= Ky Fan inequality (game theory) =

In game theory, the Ky Fan inequality or Ky Fan minimax inequality is a result used to establish the existence of equilibria in various games, particularly in economics and mathematical analysis. It was introduced in Ky Fan's 1972 paper, "A minimax inequality and its applications", and is closely related to the Brouwer fixed-point theorem, though often more convenient for proving equilibrium results.
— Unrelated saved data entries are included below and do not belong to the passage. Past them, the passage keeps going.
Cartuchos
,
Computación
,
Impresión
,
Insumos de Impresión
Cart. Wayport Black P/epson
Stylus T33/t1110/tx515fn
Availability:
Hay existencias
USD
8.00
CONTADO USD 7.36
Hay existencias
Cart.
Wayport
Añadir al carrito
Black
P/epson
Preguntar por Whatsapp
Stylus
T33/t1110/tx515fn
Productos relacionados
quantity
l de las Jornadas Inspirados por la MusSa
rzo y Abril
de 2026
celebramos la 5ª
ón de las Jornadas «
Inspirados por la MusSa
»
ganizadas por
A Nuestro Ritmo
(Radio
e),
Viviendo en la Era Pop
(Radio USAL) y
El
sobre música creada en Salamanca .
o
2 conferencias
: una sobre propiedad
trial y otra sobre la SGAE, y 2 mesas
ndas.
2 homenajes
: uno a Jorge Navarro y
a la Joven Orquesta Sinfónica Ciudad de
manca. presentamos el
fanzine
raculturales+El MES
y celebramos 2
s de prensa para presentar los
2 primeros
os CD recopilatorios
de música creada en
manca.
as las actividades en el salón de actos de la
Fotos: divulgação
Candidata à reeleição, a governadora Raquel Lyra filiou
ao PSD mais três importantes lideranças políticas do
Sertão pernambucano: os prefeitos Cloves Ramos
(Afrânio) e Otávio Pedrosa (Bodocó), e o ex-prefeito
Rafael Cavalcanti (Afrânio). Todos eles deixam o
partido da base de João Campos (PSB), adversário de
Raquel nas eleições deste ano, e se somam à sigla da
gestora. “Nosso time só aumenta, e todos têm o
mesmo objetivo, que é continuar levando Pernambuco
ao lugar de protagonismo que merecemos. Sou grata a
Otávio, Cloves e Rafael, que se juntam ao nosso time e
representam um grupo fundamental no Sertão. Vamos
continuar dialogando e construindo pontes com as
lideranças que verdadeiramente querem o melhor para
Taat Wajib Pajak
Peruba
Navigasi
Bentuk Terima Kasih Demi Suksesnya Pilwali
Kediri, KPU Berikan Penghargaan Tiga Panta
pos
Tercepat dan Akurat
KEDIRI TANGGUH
The inequality applies to functions defined on compact, convex subsets of vector spaces and provides a condition under which a minimax-type inequality holds. It is frequently used in the analysis of non-cooperative games, variational inequalities, and general equilibrium models.

== Statement ==
Let $E$ be a convex compact subset of a Hilbert space, and let $f : E \times E \rightarrow \mathbb{R}$ be a function satisfying:
For every $y \in E$, the function $x \mapsto f(x, y)$ is lower semicontinuous.

For every $x \in E$, the function $y \mapsto f(x, y)$ is concave.

Then there exists $e \in E$ such that:

$\sup_{y \in E} f(e, y) \leq \sup_{y \in E} f(y, y).$

This result generalizes the classic minimax theorem and is a key tool in fixed-point and equilibrium analysis.